University of Canterbury Distinguished Professor and Tauranga resident Roy Kerr is being made a Fellow of the Royal Society of London. Photo/file
An award-winning Tauranga mathematician, whose research into rotating black holes was recently proven, is to be made a Fellow of the Royal Society of London.
The first image ever captured of a black hole was publicly released on April 11, proving distinguished Canterbury Professor Roy Kerr's 56-year-old concept theory.
The picture showed a halo of dust and gas, tracing the outline of a colossal black hole, at the heart of the Messier 87 galaxy, 55 million light years from Earth.
It has been heralded as red-letter day and a game-changing event for New Zealand science as it illustrated Kerr's theory of rotating black holes.
In 1963, before advanced computers existed, Kerr used pen and papers to find the exact solution to Albert Einstein's equations of general relativity for rotating black holes.
On July 12, Kerr will be made a Fellow of the Royal Society of London for his "exceptional contributions" to science, placing him among the world's most eminent scientists.

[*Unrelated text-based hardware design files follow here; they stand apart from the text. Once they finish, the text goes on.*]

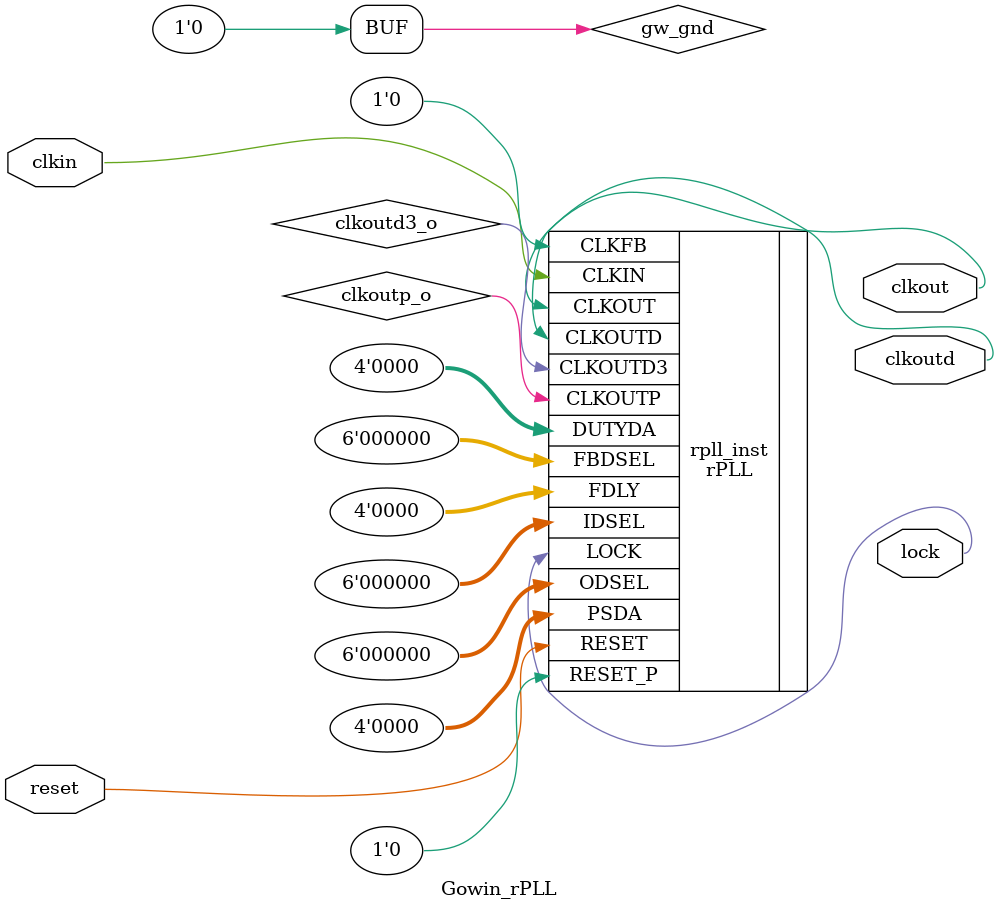
<source format=v>

module Gowin_rPLL (clkout, lock, clkoutd, reset, clkin);

output clkout;
output lock;
output clkoutd;
input reset;
input clkin;

wire clkoutp_o;
wire clkoutd3_o;
wire gw_gnd;

assign gw_gnd = 1'b0;

rPLL rpll_inst (
    .CLKOUT(clkout),
    .LOCK(lock),
    .CLKOUTP(clkoutp_o),
    .CLKOUTD(clkoutd),
    .CLKOUTD3(clkoutd3_o),
    .RESET(reset),
    .RESET_P(gw_gnd),
    .CLKIN(clkin),
    .CLKFB(gw_gnd),
    .FBDSEL({gw_gnd,gw_gnd,gw_gnd,gw_gnd,gw_gnd,gw_gnd}),
    .IDSEL({gw_gnd,gw_gnd,gw_gnd,gw_gnd,gw_gnd,gw_gnd}),
    .ODSEL({gw_gnd,gw_gnd,gw_gnd,gw_gnd,gw_gnd,gw_gnd}),
    .PSDA({gw_gnd,gw_gnd,gw_gnd,gw_gnd}),
    .DUTYDA({gw_gnd,gw_gnd,gw_gnd,gw_gnd}),
    .FDLY({gw_gnd,gw_gnd,gw_gnd,gw_gnd})
);

defparam rpll_inst.FCLKIN = "24";
defparam rpll_inst.DYN_IDIV_SEL = "false";
defparam rpll_inst.IDIV_SEL = 5;
defparam rpll_inst.DYN_FBDIV_SEL = "false";
defparam rpll_inst.FBDIV_SEL = 24;
defparam rpll_inst.DYN_ODIV_SEL = "false";
defparam rpll_inst.ODIV_SEL = 8;
defparam rpll_inst.PSDA_SEL = "0000";
defparam rpll_inst.DYN_DA_EN = "false";
defparam rpll_inst.DUTYDA_SEL = "1000";
defparam rpll_inst.CLKOUT_FT_DIR = 1'b1;
defparam rpll_inst.CLKOUTP_FT_DIR = 1'b1;
defparam rpll_inst.CLKOUT_DLY_STEP = 0;
defparam rpll_inst.CLKOUTP_DLY_STEP = 0;
defparam rpll_inst.CLKFB_SEL = "internal";
defparam rpll_inst.CLKOUT_BYPASS = "false";
defparam rpll_inst.CLKOUTP_BYPASS = "false";
defparam rpll_inst.CLKOUTD_BYPASS = "false";
defparam rpll_inst.DYN_SDIV_SEL = 10;
defparam rpll_inst.CLKOUTD_SRC = "CLKOUT";
defparam rpll_inst.CLKOUTD3_SRC = "CLKOUT";
defparam rpll_inst.DEVICE = "GW1N-1";

endmodule //Gowin_rPLL

</source>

Kerr is an eminent mathematician, known internationally for discovering the Kerr solution, an exact solution to Einstein's field equation of general relativity.
The Royal Society has acknowledged Kerr's work as being of "particular importance" to general relativistic astrophysics and said all subsequent detailed work on black holes fundamentally depended on his research.
Also for his other major contributions which include prescient work on algebraically special solutions of reduced holonomy," the society said.
Speaking to the Bay of Plenty Times from his Tauranga home today, Kerr said he learned about the Fellow almost a month ago but was sworn to secrecy until now.
" I couldn't even tell my closest colleagues. I'm so thrilled and excited to receive this honour," he said.
Kerr, 84, said he was first nominated by other Fellows of the society about 30 years ago and was "excited" to finally be able to add Fellow to his name.
Becoming a Fellow helps to give Kerr's work extra significance on the international stage.
Kerr said he hoped his research and scientific achievements helped to inspire others to pick up the mantle and follow in his footsteps.
"There is so much more work to do about black holes. It's so fascinating. Such as we still have no idea what's inside these black holes as a supernova collapses inwards," he said.
University of Canterbury's Vice-Chancellor, Professor Cheryl de la Rey, said the Fellow was "well-deserved recognition" for Kerr's seminal contribution.
"The University of Canterbury is proud to have such a long association with Roy Kerr, from his formative years as a Canterbury student, through his decades of teaching maths here.
"And today, as a Canterbury Distinguished Professor and now Royal Society Fellow, continuing to inspire generations to explore and change our view of the cosmos."
Kerr's discovery sparked a revolution in physics. At that time there was no consensus that such objects even existed; the term "black hole" was only coined in 1967.